NPR: Stress And Poverty May Explain High Rates Of Dementia In African-Americans
This interview originally aired on WBUR's Here & Now on July 17, 2020
Older Black people are at higher risk for Alzheimer's disease and other causes of dementia. Some research suggests racism is one of the factors behind that increased risk.
Dr. Rachel Whitmer, professor and chief of the epidemiology department at the University of California, Davis, says while scientists don’t fully understand the mechanisms at work, they do know that studies have shown Black Americans are up to twice as likely as non-Hispanic white people to have dementia.
“We also know Black Americans are also more likely to carry a lot of the risk factors for dementia,” she says.
For example, researchers have seen higher rates of hypertension in Black Americans, which put them at a higher risk for dementia.

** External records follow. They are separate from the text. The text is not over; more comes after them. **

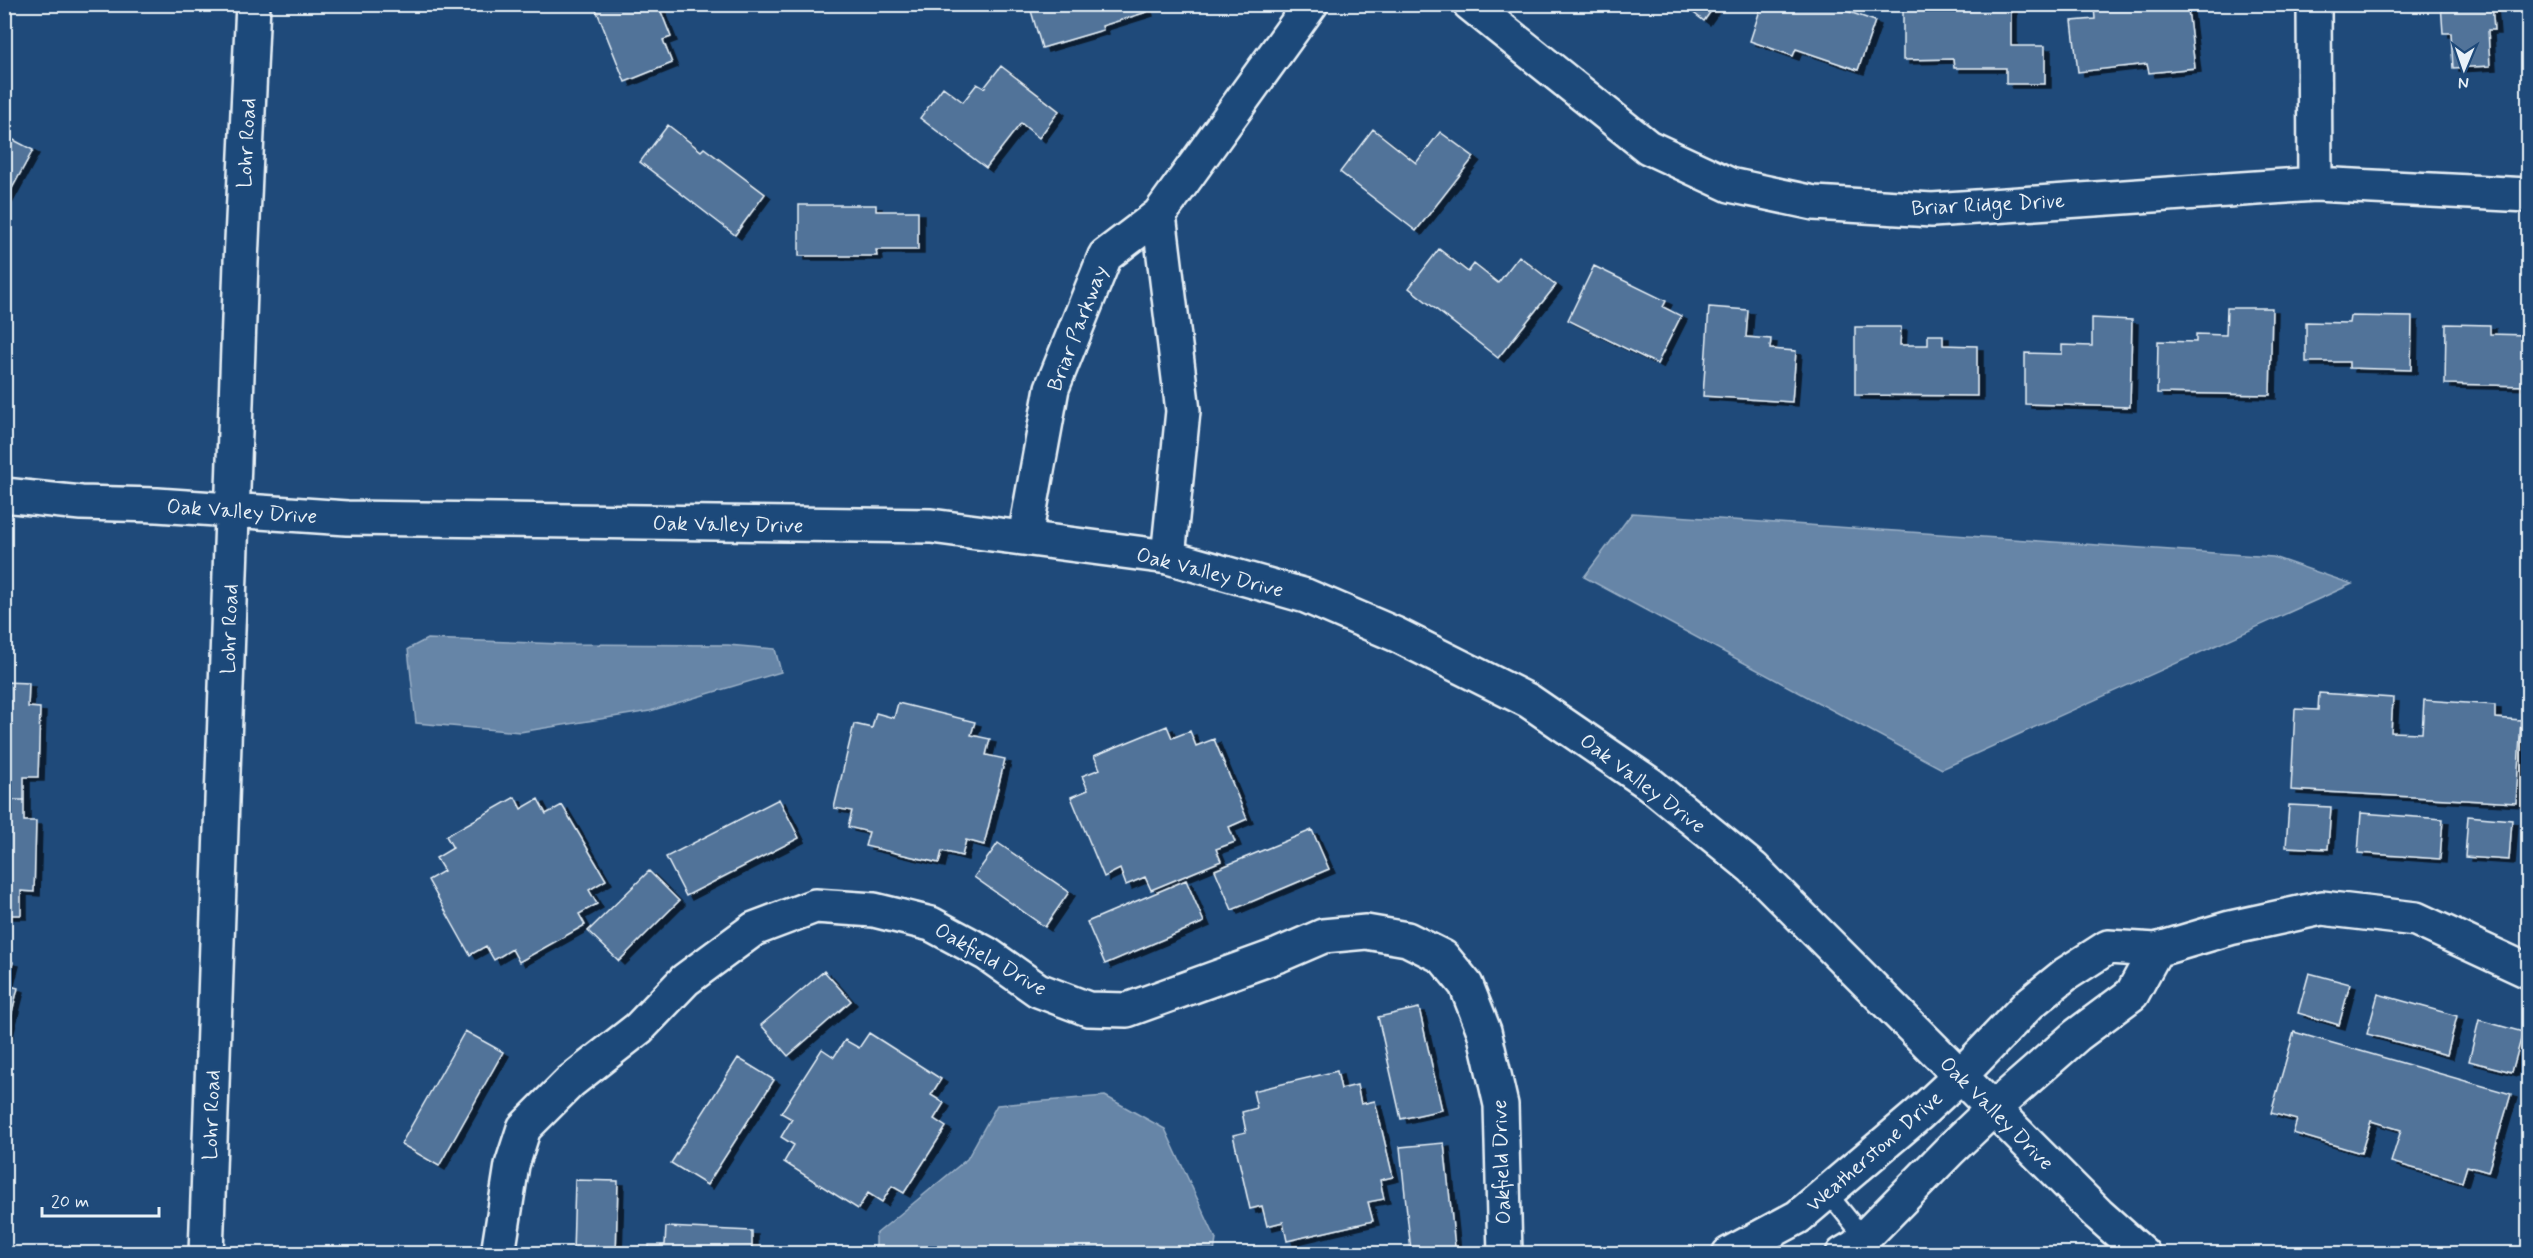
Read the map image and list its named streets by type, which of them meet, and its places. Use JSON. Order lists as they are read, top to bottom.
{
  "streets": {
    "street": [
      "Lohr Road",
      "Briar Ridge Drive",
      "Briar Parkway",
      "Oak Valley Drive",
      "Oakfield Drive",
      "Weatherstone Drive"
    ]
  },
  "crossings": [
    ["Lohr Road", "Oak Valley Drive"],
    ["Briar Parkway", "Oak Valley Drive"],
    ["Oak Valley Drive", "Weatherstone Drive"]
  ],
  "scale_bar": "20 m",
  "north": "bottom"
}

Whitmer says researchers think hypertension is linked to stress experienced by Black Americans today — including as a result of racial experiences and structural racism. High levels of stress have adverse effects on inflammation, sleep and brain function — which are all linked to brain health.
“In our current studies right now, we are asking questions about everyday and lifetime discrimination,” she explains. “And we're trying to really understand, how does this have an effect on one's cognitive function and risk for dementia late in life?”
In a current study of several thousand older Americans who live in Northern California, she and other researchers are examining the impact of birthplace and early life experiences on a person’s likelihood of developing dementia later on in life. She’s theorized that exposure to segregation may have contributed to cognitive decline among Black elders.
Participants in the study who reported they were born in the Stroke Belt — a region spanning the South where stroke risk has been found to be 34% higher than in other areas of the country — “are at a higher risk of dementia, even though they subsequently moved and were living in Northern California by the 1960s and the 1970s,” she says.
The risk goes for both Black and white research participants, though Black participants in her study were far more likely to have been born in one of those states.
“We know historically what happened in those states,” she says. “We also know quality and quantity of education also has a large effect on the risk of dementia.”
In her research, Whitmer is now analyzing the schools that participants attended to assess the caliber of their education. Poor education “is a large driver of the disparity that we see in rates of dementia,” she says.
Whitmer says the coronavirus pandemic – and the protests against racism and police brutality – have brought attention to health disparities within the country.
“What's happening with the coronavirus is emblematic of what we see with dementia, with hypertension and with [high rates of] maternal death [for Black women],” she says, “and so I think it's time for science to pay attention.”
The National Institute of Health is encouraging researchers to make diversity a priority in studies. Whitmer says she’d like to see more researchers have participants reflect not only the population today, but “the population of tomorrow.”